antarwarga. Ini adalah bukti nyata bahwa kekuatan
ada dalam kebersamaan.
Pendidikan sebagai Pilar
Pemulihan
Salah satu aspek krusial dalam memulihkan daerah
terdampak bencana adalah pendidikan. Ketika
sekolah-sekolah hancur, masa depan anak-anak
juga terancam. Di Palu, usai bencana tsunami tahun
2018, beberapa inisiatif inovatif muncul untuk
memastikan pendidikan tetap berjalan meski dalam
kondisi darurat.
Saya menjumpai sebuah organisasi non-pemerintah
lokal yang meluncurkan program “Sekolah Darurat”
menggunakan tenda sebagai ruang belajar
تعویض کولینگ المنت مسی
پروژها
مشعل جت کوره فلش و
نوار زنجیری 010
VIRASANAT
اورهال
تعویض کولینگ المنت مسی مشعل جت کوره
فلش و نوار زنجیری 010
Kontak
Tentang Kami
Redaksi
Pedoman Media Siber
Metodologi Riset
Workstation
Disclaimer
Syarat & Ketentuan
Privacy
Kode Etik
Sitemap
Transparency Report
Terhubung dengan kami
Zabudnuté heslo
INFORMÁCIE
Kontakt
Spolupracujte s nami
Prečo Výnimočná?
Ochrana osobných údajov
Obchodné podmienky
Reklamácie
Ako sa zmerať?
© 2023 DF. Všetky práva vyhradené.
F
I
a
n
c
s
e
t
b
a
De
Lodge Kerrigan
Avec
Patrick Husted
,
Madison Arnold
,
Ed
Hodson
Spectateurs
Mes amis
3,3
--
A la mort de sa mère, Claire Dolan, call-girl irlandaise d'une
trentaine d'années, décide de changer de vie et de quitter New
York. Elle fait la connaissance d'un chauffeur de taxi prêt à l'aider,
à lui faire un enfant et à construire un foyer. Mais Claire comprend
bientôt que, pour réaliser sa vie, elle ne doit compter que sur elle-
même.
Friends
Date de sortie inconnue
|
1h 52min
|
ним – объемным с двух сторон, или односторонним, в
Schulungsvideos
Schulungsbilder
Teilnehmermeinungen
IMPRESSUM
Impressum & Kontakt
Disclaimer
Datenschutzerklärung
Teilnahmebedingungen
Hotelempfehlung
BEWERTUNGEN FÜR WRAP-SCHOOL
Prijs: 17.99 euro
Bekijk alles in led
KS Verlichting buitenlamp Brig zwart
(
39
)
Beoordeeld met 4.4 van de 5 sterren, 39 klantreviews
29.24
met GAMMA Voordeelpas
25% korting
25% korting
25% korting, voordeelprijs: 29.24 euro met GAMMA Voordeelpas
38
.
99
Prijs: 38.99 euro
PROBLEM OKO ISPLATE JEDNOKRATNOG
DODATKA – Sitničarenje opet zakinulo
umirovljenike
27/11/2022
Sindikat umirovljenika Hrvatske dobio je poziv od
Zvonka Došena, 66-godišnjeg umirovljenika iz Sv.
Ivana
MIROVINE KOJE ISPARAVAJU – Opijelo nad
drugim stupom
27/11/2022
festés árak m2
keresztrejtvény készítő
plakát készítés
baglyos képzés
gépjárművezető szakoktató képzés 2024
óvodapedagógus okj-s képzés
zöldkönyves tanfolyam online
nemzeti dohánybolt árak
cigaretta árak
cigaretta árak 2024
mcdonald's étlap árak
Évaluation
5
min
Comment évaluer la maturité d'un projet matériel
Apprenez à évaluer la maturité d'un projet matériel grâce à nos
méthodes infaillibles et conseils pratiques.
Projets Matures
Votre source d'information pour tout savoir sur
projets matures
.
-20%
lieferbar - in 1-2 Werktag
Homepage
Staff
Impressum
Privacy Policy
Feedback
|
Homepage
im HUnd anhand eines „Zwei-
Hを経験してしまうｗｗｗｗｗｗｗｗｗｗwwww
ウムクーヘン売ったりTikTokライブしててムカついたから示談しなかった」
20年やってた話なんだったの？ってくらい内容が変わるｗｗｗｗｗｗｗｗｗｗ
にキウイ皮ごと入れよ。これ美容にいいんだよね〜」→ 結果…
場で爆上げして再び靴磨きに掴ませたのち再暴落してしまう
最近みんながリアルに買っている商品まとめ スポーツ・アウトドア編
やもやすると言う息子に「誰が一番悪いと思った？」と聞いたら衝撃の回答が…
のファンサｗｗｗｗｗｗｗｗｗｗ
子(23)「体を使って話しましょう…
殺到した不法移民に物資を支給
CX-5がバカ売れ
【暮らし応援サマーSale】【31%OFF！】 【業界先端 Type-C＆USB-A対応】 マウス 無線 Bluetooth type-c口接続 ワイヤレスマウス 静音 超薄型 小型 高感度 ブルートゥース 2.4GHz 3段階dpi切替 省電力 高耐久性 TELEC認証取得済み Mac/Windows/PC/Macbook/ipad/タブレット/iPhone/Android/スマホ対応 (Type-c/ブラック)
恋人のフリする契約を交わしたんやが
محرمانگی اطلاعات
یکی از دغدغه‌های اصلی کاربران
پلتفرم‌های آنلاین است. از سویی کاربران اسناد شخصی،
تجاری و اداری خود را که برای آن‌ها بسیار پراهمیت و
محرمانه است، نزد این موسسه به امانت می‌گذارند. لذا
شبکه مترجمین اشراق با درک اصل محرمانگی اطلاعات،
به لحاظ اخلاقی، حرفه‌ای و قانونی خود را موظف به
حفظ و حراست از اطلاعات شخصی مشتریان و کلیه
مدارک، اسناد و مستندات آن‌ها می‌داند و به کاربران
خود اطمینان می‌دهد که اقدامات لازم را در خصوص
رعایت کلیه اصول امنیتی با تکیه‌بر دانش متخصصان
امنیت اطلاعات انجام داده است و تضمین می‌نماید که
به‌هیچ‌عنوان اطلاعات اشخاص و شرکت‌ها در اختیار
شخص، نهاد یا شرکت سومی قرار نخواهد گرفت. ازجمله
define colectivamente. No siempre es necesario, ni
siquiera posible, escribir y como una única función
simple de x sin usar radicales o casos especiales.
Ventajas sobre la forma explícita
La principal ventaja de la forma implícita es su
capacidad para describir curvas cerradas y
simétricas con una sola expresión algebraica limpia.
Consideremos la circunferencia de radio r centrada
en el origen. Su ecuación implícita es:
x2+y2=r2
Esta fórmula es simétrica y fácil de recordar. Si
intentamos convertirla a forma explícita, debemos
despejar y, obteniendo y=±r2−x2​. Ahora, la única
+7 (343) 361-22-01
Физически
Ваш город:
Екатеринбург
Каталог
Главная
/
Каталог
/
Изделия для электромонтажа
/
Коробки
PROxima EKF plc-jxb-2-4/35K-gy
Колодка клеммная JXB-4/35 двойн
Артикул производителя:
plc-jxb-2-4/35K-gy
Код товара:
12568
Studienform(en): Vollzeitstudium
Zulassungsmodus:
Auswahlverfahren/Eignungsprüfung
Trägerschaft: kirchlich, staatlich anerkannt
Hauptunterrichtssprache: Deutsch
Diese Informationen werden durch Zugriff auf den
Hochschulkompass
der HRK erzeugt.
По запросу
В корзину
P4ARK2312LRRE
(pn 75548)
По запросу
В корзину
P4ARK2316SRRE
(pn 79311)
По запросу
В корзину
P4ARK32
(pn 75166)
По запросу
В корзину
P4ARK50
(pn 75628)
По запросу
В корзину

What you need to do ▸
Repeat the listing above in full.

The answer ▸
antarwarga. Ini adalah bukti nyata bahwa kekuatan
ada dalam kebersamaan.
Pendidikan sebagai Pilar
Pemulihan
Salah satu aspek krusial dalam memulihkan daerah
terdampak bencana adalah pendidikan. Ketika
sekolah-sekolah hancur, masa depan anak-anak
juga terancam. Di Palu, usai bencana tsunami tahun
2018, beberapa inisiatif inovatif muncul untuk
memastikan pendidikan tetap berjalan meski dalam
kondisi darurat.
Saya menjumpai sebuah organisasi non-pemerintah
lokal yang meluncurkan program “Sekolah Darurat”
menggunakan tenda sebagai ruang belajar
تعویض کولینگ المنت مسی
پروژها
مشعل جت کوره فلش و
نوار زنجیری 010
VIRASANAT
اورهال
تعویض کولینگ المنت مسی مشعل جت کوره
فلش و نوار زنجیری 010
Kontak
Tentang Kami
Redaksi
Pedoman Media Siber
Metodologi Riset
Workstation
Disclaimer
Syarat & Ketentuan
Privacy
Kode Etik
Sitemap
Transparency Report
Terhubung dengan kami
Zabudnuté heslo
INFORMÁCIE
Kontakt
Spolupracujte s nami
Prečo Výnimočná?
Ochrana osobných údajov
Obchodné podmienky
Reklamácie
Ako sa zmerať?
© 2023 DF. Všetky práva vyhradené.
F
I
a
n
c
s
e
t
b
a
De
Lodge Kerrigan
Avec
Patrick Husted
,
Madison Arnold
,
Ed
Hodson
Spectateurs
Mes amis
3,3
--
A la mort de sa mère, Claire Dolan, call-girl irlandaise d'une
trentaine d'années, décide de changer de vie et de quitter New
York. Elle fait la connaissance d'un chauffeur de taxi prêt à l'aider,
à lui faire un enfant et à construire un foyer. Mais Claire comprend
bientôt que, pour réaliser sa vie, elle ne doit compter que sur elle-
même.
Friends
Date de sortie inconnue
|
1h 52min
|
ним – объемным с двух сторон, или односторонним, в
Schulungsvideos
Schulungsbilder
Teilnehmermeinungen
IMPRESSUM
Impressum & Kontakt
Disclaimer
Datenschutzerklärung
Teilnahmebedingungen
Hotelempfehlung
BEWERTUNGEN FÜR WRAP-SCHOOL
Prijs: 17.99 euro
Bekijk alles in led
KS Verlichting buitenlamp Brig zwart
(
39
)
Beoordeeld met 4.4 van de 5 sterren, 39 klantreviews
29.24
met GAMMA Voordeelpas
25% korting
25% korting
25% korting, voordeelprijs: 29.24 euro met GAMMA Voordeelpas
38
.
99
Prijs: 38.99 euro
PROBLEM OKO ISPLATE JEDNOKRATNOG
DODATKA – Sitničarenje opet zakinulo
umirovljenike
27/11/2022
Sindikat umirovljenika Hrvatske dobio je poziv od
Zvonka Došena, 66-godišnjeg umirovljenika iz Sv.
Ivana
MIROVINE KOJE ISPARAVAJU – Opijelo nad
drugim stupom
27/11/2022
festés árak m2
keresztrejtvény készítő
plakát készítés
baglyos képzés
gépjárművezető szakoktató képzés 2024
óvodapedagógus okj-s képzés
zöldkönyves tanfolyam online
nemzeti dohánybolt árak
cigaretta árak
cigaretta árak 2024
mcdonald's étlap árak
Évaluation
5
min
Comment évaluer la maturité d'un projet matériel
Apprenez à évaluer la maturité d'un projet matériel grâce à nos
méthodes infaillibles et conseils pratiques.
Projets Matures
Votre source d'information pour tout savoir sur
projets matures
.
-20%
lieferbar - in 1-2 Werktag
Homepage
Staff
Impressum
Privacy Policy
Feedback
|
Homepage
im HUnd anhand eines „Zwei-
Hを経験してしまうｗｗｗｗｗｗｗｗｗｗwwww
ウムクーヘン売ったりTikTokライブしててムカついたから示談しなかった」
20年やってた話なんだったの？ってくらい内容が変わるｗｗｗｗｗｗｗｗｗｗ
にキウイ皮ごと入れよ。これ美容にいいんだよね〜」→ 結果…
場で爆上げして再び靴磨きに掴ませたのち再暴落してしまう
最近みんながリアルに買っている商品まとめ スポーツ・アウトドア編
やもやすると言う息子に「誰が一番悪いと思った？」と聞いたら衝撃の回答が…
のファンサｗｗｗｗｗｗｗｗｗｗ
子(23)「体を使って話しましょう…
殺到した不法移民に物資を支給
CX-5がバカ売れ
【暮らし応援サマーSale】【31%OFF！】 【業界先端 Type-C＆USB-A対応】 マウス 無線 Bluetooth type-c口接続 ワイヤレスマウス 静音 超薄型 小型 高感度 ブルートゥース 2.4GHz 3段階dpi切替 省電力 高耐久性 TELEC認証取得済み Mac/Windows/PC/Macbook/ipad/タブレット/iPhone/Android/スマホ対応 (Type-c/ブラック)
恋人のフリする契約を交わしたんやが
محرمانگی اطلاعات
یکی از دغدغه‌های اصلی کاربران
پلتفرم‌های آنلاین است. از سویی کاربران اسناد شخصی،
تجاری و اداری خود را که برای آن‌ها بسیار پراهمیت و
محرمانه است، نزد این موسسه به امانت می‌گذارند. لذا
شبکه مترجمین اشراق با درک اصل محرمانگی اطلاعات،
به لحاظ اخلاقی، حرفه‌ای و قانونی خود را موظف به
حفظ و حراست از اطلاعات شخصی مشتریان و کلیه
مدارک، اسناد و مستندات آن‌ها می‌داند و به کاربران
خود اطمینان می‌دهد که اقدامات لازم را در خصوص
رعایت کلیه اصول امنیتی با تکیه‌بر دانش متخصصان
امنیت اطلاعات انجام داده است و تضمین می‌نماید که
به‌هیچ‌عنوان اطلاعات اشخاص و شرکت‌ها در اختیار
شخص، نهاد یا شرکت سومی قرار نخواهد گرفت. ازجمله
define colectivamente. No siempre es necesario, ni
siquiera posible, escribir y como una única función
simple de x sin usar radicales o casos especiales.
Ventajas sobre la forma explícita
La principal ventaja de la forma implícita es su
capacidad para describir curvas cerradas y
simétricas con una sola expresión algebraica limpia.
Consideremos la circunferencia de radio r centrada
en el origen. Su ecuación implícita es:
x2+y2=r2
Esta fórmula es simétrica y fácil de recordar. Si
intentamos convertirla a forma explícita, debemos
despejar y, obteniendo y=±r2−x2​. Ahora, la única
+7 (343) 361-22-01
Физически
Ваш город:
Екатеринбург
Каталог
Главная
/
Каталог
/
Изделия для электромонтажа
/
Коробки
PROxima EKF plc-jxb-2-4/35K-gy
Колодка клеммная JXB-4/35 двойн
Артикул производителя:
plc-jxb-2-4/35K-gy
Код товара:
12568
Studienform(en): Vollzeitstudium
Zulassungsmodus:
Auswahlverfahren/Eignungsprüfung
Trägerschaft: kirchlich, staatlich anerkannt
Hauptunterrichtssprache: Deutsch
Diese Informationen werden durch Zugriff auf den
Hochschulkompass
der HRK erzeugt.
По запросу
В корзину
P4ARK2312LRRE
(pn 75548)
По запросу
В корзину
P4ARK2316SRRE
(pn 79311)
По запросу
В корзину
P4ARK32
(pn 75166)
По запросу
В корзину
P4ARK50
(pn 75628)
По запросу
В корзину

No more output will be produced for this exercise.